Minimum wage hikes are reaching a fever pitch lately in America. Politicians at all levels, federal, state, and local are racing to get the minimum wage to the “living wage” of $15.

The most recent push comes at the federal level, where there’s a proposal on the table for a $15 minimum wage by 2025.


And it’s supported by a CBO study, which finds that a $15 minimum wage will give a big boost to the incomes of American workers paid the minimum wage. “In an average week in 2025, the $15 option would boost the wages of 17 million workers who would otherwise earn less than $15 per hour. Another 10 million workers otherwise earning slightly more than $15 per hour might see their wages rise as well,” says the report.

Jordan Awoye, Managing Partner at Awoye Capital sees this as a positive development for the whole economy. “The wage increase would give Americans the extra income to actually save and invest for their retirement and healthcare needs,” says Awoye. “We have a tremendous number of Americans that cannot fund their own retirements or take care of themselves with healthcare cost, forcing them to use government programs and aids. With fewer people solely depending on the government for these concerns, the government would spend less money on those programs. Causing a positive impact on government spending and where they allocate those resources, which ultimately would boost the economy.”
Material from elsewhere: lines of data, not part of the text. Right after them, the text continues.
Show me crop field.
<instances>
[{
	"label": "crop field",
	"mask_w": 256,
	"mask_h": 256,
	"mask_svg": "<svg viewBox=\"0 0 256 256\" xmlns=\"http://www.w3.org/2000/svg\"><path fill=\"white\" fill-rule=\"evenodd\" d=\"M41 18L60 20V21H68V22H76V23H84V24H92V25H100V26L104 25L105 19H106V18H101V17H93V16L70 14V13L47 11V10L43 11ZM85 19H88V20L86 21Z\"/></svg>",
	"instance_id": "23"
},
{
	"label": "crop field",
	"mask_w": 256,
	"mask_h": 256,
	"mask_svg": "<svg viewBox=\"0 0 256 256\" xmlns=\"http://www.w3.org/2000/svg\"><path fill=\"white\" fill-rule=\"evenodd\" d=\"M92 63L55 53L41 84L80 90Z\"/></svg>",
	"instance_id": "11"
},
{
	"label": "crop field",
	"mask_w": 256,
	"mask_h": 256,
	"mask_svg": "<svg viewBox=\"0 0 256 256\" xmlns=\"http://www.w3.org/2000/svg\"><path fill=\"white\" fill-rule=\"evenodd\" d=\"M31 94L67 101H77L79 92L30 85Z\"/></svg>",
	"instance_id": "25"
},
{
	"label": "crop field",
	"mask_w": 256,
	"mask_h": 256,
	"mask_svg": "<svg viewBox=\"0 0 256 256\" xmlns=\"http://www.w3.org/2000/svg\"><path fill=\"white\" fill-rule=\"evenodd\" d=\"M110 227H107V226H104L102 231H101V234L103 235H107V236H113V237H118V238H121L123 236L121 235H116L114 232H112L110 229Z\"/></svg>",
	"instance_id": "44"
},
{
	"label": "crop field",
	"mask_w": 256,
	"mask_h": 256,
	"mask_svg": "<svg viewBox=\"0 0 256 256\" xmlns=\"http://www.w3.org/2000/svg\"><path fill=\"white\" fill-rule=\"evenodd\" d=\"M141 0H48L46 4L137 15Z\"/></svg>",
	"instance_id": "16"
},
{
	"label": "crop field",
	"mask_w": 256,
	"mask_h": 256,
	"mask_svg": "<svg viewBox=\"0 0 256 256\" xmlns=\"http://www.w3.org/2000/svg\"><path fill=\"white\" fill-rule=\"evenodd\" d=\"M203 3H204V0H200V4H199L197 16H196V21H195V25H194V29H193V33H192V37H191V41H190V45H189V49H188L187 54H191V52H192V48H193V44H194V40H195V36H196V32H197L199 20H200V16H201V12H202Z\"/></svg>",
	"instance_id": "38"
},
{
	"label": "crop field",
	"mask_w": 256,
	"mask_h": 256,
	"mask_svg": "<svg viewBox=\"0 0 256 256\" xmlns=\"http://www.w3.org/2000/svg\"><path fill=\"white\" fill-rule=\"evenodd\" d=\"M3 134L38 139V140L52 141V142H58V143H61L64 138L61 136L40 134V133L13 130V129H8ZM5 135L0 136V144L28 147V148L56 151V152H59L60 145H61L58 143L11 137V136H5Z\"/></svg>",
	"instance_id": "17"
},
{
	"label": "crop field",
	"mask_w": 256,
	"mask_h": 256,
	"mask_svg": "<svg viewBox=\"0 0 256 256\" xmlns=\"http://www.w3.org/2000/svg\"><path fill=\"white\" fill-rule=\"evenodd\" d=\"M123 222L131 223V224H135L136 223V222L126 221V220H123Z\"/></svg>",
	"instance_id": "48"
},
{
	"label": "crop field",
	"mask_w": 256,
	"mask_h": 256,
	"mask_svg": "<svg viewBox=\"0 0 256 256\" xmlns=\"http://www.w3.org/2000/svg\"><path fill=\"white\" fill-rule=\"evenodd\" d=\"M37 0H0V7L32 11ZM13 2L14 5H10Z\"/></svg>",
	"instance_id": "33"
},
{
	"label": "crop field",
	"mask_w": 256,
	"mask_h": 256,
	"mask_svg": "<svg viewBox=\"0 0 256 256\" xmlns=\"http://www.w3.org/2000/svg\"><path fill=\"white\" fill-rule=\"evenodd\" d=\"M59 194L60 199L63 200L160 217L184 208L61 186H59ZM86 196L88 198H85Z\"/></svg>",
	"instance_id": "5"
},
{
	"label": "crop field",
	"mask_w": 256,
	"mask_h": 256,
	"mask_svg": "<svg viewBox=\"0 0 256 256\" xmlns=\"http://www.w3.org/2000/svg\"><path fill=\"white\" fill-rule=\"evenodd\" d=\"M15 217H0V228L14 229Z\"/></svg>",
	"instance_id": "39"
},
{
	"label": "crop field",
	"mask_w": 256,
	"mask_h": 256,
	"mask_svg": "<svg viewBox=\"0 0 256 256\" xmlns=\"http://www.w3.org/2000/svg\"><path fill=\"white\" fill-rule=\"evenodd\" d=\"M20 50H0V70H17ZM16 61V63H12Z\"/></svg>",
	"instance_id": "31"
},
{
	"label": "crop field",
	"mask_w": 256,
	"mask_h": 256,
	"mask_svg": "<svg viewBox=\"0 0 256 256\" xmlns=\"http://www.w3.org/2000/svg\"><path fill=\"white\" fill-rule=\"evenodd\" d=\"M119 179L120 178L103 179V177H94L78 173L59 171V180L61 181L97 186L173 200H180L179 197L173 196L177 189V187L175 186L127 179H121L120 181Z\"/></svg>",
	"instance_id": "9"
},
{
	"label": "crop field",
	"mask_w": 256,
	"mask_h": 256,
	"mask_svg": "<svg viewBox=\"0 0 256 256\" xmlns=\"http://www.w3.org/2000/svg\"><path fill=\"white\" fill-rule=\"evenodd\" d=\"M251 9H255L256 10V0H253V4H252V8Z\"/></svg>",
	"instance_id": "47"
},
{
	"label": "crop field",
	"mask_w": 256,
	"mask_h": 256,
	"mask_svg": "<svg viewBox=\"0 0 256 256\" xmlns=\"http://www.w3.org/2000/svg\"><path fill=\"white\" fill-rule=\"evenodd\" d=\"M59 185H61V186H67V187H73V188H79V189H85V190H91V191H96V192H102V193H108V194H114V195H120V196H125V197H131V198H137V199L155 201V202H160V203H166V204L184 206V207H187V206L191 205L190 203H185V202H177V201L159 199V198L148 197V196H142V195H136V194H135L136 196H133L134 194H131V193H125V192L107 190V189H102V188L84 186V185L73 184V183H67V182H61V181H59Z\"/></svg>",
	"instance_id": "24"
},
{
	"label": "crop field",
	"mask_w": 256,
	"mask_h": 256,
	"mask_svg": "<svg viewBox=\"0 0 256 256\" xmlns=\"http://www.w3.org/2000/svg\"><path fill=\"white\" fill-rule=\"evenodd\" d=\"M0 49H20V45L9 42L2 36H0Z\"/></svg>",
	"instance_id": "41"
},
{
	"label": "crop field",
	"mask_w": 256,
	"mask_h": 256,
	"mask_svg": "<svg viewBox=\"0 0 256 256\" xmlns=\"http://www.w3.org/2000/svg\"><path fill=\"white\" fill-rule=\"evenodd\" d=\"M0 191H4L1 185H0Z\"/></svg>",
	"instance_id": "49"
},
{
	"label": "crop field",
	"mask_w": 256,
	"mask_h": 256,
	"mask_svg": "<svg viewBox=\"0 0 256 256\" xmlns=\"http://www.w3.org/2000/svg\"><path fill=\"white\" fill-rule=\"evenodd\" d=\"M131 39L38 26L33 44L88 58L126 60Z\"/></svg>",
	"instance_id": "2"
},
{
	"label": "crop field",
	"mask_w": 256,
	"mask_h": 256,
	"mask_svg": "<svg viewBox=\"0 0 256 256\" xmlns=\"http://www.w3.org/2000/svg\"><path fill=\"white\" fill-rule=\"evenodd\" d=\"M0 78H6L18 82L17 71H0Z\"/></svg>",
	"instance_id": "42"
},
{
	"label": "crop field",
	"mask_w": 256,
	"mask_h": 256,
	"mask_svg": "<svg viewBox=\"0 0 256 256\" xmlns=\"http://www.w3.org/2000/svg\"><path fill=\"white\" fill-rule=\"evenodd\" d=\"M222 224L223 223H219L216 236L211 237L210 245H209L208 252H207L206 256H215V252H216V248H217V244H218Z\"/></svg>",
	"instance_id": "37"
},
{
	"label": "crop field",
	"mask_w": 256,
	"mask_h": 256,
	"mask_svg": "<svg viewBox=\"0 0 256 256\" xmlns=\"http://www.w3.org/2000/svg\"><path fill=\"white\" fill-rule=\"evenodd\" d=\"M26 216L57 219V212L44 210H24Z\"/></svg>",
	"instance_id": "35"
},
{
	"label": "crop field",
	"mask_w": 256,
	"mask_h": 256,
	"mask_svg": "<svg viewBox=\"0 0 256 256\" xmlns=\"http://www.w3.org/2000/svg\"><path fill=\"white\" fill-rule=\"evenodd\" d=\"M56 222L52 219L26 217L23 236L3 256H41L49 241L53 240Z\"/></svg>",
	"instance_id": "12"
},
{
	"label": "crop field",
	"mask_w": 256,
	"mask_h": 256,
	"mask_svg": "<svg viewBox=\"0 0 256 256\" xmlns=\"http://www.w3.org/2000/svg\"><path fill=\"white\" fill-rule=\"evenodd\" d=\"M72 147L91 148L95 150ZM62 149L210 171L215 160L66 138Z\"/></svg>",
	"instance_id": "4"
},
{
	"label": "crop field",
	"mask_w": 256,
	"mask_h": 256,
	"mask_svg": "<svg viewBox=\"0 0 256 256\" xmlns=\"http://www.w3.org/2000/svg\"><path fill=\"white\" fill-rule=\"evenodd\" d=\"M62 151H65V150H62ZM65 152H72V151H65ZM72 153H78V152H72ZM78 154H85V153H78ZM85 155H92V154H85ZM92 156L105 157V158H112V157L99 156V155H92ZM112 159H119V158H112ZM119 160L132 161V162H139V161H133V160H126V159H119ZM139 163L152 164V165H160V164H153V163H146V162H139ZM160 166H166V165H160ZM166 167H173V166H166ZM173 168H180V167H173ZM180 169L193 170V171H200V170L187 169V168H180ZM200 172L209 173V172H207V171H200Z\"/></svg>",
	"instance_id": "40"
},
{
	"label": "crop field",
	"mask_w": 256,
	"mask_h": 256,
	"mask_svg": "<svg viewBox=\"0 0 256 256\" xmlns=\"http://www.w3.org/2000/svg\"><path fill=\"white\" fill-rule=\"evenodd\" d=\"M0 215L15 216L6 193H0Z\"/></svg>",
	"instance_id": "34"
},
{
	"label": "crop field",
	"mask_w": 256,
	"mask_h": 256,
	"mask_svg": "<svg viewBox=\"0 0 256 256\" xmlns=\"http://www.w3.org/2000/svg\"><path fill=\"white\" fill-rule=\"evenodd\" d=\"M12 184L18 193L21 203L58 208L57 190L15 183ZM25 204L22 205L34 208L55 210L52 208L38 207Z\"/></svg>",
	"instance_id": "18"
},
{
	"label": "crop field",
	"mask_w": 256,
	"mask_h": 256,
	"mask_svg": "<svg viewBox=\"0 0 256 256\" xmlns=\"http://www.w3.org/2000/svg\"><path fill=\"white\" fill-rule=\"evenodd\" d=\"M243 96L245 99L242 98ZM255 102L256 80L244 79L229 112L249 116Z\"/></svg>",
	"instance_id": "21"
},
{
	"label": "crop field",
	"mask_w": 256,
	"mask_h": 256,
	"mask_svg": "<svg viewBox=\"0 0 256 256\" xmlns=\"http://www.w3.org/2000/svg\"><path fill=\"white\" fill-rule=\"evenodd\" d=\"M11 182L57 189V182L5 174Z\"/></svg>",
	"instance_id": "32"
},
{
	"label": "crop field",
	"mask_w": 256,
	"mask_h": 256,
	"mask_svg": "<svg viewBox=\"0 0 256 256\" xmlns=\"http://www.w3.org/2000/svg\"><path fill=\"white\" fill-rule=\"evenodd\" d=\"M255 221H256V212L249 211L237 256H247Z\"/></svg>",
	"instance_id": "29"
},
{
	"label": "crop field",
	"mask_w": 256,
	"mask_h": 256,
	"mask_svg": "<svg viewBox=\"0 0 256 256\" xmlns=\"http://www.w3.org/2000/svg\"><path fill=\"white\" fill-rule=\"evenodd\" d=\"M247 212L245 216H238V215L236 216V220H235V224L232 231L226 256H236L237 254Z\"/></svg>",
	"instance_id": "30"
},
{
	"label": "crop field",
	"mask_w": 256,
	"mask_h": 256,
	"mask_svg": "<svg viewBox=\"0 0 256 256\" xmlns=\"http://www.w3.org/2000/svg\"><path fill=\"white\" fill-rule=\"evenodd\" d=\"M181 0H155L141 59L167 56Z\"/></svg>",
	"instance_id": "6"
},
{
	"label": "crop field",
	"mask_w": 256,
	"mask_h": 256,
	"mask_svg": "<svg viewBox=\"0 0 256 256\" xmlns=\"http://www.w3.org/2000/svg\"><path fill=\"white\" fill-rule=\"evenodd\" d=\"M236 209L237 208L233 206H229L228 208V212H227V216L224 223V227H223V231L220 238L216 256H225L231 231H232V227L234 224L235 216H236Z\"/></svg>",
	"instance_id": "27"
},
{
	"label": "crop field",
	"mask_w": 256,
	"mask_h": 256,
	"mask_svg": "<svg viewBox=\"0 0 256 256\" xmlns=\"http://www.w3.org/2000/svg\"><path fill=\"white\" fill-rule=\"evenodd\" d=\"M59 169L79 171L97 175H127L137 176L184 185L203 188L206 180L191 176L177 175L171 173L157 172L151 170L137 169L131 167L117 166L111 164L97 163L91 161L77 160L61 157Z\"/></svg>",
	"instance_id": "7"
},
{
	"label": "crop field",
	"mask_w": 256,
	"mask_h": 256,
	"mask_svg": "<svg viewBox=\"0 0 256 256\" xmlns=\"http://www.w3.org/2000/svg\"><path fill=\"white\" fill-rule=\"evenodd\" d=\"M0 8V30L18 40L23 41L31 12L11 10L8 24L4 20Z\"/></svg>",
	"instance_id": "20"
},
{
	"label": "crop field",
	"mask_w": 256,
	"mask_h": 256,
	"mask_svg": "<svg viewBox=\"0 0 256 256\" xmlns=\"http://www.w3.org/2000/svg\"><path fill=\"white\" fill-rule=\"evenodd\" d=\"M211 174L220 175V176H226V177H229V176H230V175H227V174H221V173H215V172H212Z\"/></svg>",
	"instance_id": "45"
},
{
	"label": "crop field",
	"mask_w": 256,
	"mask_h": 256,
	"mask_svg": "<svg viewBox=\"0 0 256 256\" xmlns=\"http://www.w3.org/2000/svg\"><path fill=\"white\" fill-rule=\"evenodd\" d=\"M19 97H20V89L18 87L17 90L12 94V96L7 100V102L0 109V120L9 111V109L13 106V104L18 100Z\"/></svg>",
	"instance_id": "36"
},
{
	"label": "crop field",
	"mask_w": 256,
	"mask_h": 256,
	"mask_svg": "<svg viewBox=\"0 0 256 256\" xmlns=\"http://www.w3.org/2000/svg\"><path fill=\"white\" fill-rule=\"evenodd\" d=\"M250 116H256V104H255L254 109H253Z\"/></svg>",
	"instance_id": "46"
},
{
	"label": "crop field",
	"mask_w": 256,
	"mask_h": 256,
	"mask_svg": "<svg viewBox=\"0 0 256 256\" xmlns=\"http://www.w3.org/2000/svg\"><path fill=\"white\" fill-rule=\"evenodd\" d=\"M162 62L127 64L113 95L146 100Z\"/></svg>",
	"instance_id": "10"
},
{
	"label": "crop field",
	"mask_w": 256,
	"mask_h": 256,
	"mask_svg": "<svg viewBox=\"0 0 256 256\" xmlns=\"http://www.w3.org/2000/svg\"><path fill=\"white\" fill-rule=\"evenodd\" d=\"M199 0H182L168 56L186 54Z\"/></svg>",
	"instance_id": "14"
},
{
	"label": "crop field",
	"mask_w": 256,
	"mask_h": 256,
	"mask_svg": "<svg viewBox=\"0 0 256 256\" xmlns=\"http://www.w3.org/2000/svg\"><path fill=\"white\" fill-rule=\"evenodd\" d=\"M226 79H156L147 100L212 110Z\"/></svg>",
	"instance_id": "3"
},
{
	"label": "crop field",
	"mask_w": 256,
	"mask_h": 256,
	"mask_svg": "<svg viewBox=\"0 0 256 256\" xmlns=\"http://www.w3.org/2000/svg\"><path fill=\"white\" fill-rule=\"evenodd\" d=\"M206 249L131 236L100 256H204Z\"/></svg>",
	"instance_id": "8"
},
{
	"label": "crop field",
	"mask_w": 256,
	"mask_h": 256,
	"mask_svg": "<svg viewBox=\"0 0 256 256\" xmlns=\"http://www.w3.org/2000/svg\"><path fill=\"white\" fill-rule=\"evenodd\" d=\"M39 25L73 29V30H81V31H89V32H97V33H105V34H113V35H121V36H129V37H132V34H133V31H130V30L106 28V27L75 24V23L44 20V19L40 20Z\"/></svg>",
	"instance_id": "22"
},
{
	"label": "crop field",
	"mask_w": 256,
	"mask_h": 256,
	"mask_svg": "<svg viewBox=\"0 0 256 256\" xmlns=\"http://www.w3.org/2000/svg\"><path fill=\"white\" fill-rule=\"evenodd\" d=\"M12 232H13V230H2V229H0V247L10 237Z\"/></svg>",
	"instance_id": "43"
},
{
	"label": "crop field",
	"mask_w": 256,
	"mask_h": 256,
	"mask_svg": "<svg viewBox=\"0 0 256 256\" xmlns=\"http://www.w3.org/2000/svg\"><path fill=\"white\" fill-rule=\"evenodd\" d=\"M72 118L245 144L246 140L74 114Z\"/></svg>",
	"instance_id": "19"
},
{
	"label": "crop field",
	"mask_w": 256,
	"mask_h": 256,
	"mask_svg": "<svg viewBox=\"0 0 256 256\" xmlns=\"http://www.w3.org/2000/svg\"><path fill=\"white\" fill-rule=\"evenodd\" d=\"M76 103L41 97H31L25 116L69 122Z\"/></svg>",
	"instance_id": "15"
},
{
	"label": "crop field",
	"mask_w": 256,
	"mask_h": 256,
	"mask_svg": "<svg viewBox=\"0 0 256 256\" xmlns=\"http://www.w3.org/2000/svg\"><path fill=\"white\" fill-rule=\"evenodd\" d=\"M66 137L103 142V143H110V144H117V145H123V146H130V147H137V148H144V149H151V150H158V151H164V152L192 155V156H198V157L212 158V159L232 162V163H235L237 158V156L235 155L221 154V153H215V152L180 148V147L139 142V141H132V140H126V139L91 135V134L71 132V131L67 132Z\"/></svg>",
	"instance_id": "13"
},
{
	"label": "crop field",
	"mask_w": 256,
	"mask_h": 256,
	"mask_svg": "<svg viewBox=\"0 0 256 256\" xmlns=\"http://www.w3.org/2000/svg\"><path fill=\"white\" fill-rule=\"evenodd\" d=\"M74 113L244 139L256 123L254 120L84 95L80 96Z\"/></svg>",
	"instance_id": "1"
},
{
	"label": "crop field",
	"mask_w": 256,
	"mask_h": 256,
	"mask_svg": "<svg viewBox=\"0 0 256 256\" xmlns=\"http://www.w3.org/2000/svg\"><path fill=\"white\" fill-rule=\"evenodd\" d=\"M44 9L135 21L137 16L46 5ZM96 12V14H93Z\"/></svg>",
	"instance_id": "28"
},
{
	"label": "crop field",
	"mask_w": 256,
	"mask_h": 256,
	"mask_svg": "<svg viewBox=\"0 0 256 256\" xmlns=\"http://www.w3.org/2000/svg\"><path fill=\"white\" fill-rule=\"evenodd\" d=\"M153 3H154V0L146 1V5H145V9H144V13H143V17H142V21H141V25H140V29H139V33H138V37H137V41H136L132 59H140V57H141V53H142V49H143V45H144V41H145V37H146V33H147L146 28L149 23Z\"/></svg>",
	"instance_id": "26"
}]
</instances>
The trouble is that the CBO report finds that some Americans will lose their jobs because of the minimum wage, too. “But 1.3 million other workers would become jobless, according to CBO’s median estimate,” adds the report. “There is a two thirds chance that the change in employment would be between about zero and a decrease of 3.7 million workers. The number of people with annual income below the poverty threshold in 2025 would fall by 1.3 million.”

Jeff Yastine, a senior equities analyst at Banyan Hill Publishing, agrees. “I believe a $15 federal minimum wage would be a good thing for the US economy. Many national US companies and local employers pay this amount or more in order to attract good quality workers to their office and factories.”

The CBO study also finds that minimum wage hikes will have a negative impact on small businesses. “A higher minimum wage reduces the family income of business owners to the extent that firms’ profits are reduced,” says the CBO report. “Those losses in business income are biggest in the first years after a higher minimum wage is introduced. Real income is also reduced for nearly all people because increases in the prices of goods and services weaken families’ purchasing power. Over time, as businesses increasingly pass their higher costs on to consumers, the losses in business income diminish and the losses in families’ real income grow.”

What the CBO report fails to mention is that, unlike larger businesses, smaller businesses usually operate in a highly competitive environment with thin margins. And competition makes it difficult to pass on minimum wage hikes to consumers.

That’s why scores of them will be crushed, especially in states where the market wage is currently near the Federal minimum wage.